Copy the items from the line containing "horas que impuso" through the line containing "contentos todos somos", swapping "empresa" for "compañía" and leaving everything else unchanged.

■ ■ ■ ■

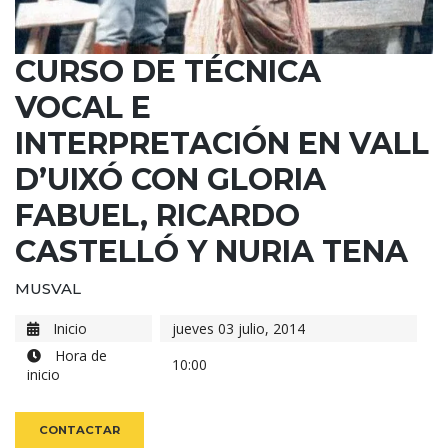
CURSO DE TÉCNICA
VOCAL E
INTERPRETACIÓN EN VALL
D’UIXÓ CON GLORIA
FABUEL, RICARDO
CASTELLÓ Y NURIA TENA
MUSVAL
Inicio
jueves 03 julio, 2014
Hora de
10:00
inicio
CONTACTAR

■ ■ ■ ■

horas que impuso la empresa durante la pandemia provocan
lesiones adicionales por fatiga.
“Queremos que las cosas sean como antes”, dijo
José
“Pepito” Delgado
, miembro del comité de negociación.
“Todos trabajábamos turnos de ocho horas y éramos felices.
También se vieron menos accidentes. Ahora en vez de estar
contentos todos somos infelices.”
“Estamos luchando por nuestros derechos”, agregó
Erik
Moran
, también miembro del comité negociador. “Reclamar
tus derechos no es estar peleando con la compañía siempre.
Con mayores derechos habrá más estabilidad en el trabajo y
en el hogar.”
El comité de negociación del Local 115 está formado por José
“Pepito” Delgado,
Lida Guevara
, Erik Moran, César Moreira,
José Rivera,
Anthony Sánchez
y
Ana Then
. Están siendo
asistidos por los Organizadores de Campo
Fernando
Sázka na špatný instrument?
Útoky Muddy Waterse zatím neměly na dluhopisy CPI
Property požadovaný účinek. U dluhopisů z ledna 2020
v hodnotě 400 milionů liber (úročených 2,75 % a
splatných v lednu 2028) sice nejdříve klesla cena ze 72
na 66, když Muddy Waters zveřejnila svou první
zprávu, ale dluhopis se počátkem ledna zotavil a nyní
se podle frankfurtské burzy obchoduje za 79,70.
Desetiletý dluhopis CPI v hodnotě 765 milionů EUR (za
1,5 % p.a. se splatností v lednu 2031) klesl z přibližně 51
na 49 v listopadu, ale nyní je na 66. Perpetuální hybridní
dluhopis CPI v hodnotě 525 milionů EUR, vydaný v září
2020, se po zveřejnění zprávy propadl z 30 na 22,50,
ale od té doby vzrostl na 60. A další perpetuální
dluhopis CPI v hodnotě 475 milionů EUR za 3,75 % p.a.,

■ ■ ■ ■

The completed task ->
horas que impuso la compañía durante la pandemia provocan
lesiones adicionales por fatiga.
“Queremos que las cosas sean como antes”, dijo
José
“Pepito” Delgado
, miembro del comité de negociación.
“Todos trabajábamos turnos de ocho horas y éramos felices.
También se vieron menos accidentes. Ahora en vez de estar
contentos todos somos infelices.”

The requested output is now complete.